Problem =
Print the lines of the data, starting with the first, up to and including the line where "non-Hodgkin's type, Low" appears.

Saved entries
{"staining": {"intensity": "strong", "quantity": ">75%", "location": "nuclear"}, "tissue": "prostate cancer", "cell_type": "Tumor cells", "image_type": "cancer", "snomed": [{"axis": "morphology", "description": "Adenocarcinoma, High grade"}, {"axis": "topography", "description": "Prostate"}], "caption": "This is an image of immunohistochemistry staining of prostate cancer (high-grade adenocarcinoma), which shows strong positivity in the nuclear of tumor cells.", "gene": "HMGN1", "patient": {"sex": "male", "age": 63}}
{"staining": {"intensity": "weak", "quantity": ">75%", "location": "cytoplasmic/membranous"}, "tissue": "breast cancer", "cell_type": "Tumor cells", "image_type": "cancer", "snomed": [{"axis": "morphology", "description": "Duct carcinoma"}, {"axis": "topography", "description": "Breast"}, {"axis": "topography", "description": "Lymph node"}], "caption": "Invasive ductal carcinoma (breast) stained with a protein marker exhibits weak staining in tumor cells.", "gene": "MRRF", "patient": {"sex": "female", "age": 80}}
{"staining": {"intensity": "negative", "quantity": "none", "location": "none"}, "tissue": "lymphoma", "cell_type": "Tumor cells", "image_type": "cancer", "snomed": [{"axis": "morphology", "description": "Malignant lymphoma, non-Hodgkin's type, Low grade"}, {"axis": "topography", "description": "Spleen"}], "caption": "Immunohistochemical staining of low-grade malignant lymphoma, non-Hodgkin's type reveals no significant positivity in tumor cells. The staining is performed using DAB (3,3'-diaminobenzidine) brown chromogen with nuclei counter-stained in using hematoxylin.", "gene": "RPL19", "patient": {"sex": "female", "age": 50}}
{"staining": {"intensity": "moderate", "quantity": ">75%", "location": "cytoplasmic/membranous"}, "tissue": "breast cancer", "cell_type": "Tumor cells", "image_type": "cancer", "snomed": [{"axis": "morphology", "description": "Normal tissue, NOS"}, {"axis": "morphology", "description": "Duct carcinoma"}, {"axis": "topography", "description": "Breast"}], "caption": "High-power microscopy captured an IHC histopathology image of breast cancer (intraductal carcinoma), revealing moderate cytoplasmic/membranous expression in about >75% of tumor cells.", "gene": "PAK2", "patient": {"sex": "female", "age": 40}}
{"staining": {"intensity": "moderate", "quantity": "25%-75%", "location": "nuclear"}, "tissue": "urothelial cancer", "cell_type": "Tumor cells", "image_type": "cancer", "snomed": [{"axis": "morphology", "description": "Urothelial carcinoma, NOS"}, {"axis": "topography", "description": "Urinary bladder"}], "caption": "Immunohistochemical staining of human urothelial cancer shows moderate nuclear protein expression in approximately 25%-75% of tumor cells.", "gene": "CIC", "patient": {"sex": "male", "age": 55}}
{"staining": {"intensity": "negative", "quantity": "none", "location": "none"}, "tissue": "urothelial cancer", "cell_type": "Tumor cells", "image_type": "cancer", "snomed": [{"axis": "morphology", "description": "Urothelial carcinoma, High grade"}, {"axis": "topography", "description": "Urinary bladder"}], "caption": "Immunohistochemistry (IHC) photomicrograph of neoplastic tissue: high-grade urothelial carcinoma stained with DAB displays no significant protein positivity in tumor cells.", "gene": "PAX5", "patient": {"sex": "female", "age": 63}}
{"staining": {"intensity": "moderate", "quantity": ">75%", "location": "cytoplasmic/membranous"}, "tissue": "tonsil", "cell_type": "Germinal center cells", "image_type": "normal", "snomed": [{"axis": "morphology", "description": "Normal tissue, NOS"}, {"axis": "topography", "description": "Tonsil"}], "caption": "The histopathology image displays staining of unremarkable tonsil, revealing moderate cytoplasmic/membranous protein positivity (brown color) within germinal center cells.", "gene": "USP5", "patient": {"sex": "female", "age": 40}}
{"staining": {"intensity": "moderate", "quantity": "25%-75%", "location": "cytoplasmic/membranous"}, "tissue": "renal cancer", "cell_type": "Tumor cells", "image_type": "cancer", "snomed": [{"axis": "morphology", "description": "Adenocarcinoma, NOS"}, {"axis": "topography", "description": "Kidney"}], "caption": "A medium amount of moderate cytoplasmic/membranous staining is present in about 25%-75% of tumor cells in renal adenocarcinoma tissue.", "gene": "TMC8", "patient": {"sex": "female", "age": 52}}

Problem solution =
{"staining": {"intensity": "strong", "quantity": ">75%", "location": "nuclear"}, "tissue": "prostate cancer", "cell_type": "Tumor cells", "image_type": "cancer", "snomed": [{"axis": "morphology", "description": "Adenocarcinoma, High grade"}, {"axis": "topography", "description": "Prostate"}], "caption": "This is an image of immunohistochemistry staining of prostate cancer (high-grade adenocarcinoma), which shows strong positivity in the nuclear of tumor cells.", "gene": "HMGN1", "patient": {"sex": "male", "age": 63}}
{"staining": {"intensity": "weak", "quantity": ">75%", "location": "cytoplasmic/membranous"}, "tissue": "breast cancer", "cell_type": "Tumor cells", "image_type": "cancer", "snomed": [{"axis": "morphology", "description": "Duct carcinoma"}, {"axis": "topography", "description": "Breast"}, {"axis": "topography", "description": "Lymph node"}], "caption": "Invasive ductal carcinoma (breast) stained with a protein marker exhibits weak staining in tumor cells.", "gene": "MRRF", "patient": {"sex": "female", "age": 80}}
{"staining": {"intensity": "negative", "quantity": "none", "location": "none"}, "tissue": "lymphoma", "cell_type": "Tumor cells", "image_type": "cancer", "snomed": [{"axis": "morphology", "description": "Malignant lymphoma, non-Hodgkin's type, Low grade"}, {"axis": "topography", "description": "Spleen"}], "caption": "Immunohistochemical staining of low-grade malignant lymphoma, non-Hodgkin's type reveals no significant positivity in tumor cells. The staining is performed using DAB (3,3'-diaminobenzidine) brown chromogen with nuclei counter-stained in using hematoxylin.", "gene": "RPL19", "patient": {"sex": "female", "age": 50}}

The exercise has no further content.